_STATED GOAL_
Format the lines of the material below as a numbered list, leaving out any blank lines.

Some records:
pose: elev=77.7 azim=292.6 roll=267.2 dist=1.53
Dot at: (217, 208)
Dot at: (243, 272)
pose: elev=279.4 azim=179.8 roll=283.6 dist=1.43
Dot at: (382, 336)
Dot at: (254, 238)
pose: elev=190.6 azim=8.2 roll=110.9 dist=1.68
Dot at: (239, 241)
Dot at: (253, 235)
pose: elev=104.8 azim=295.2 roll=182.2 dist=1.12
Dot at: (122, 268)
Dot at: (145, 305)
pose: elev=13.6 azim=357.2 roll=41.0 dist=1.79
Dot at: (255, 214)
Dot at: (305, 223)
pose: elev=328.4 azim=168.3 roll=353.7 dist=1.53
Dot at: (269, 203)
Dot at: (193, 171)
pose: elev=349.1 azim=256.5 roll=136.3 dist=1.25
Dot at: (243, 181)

_FINAL ANSWER_
1. pose: elev=77.7 azim=292.6 roll=267.2 dist=1.53
2. Dot at: (217, 208)
3. Dot at: (243, 272)
4. pose: elev=279.4 azim=179.8 roll=283.6 dist=1.43
5. Dot at: (382, 336)
6. Dot at: (254, 238)
7. pose: elev=190.6 azim=8.2 roll=110.9 dist=1.68
8. Dot at: (239, 241)
9. Dot at: (253, 235)
10. pose: elev=104.8 azim=295.2 roll=182.2 dist=1.12
11. Dot at: (122, 268)
12. Dot at: (145, 305)
13. pose: elev=13.6 azim=357.2 roll=41.0 dist=1.79
14. Dot at: (255, 214)
15. Dot at: (305, 223)
16. pose: elev=328.4 azim=168.3 roll=353.7 dist=1.53
17. Dot at: (269, 203)
18. Dot at: (193, 171)
19. pose: elev=349.1 azim=256.5 roll=136.3 dist=1.25
20. Dot at: (243, 181)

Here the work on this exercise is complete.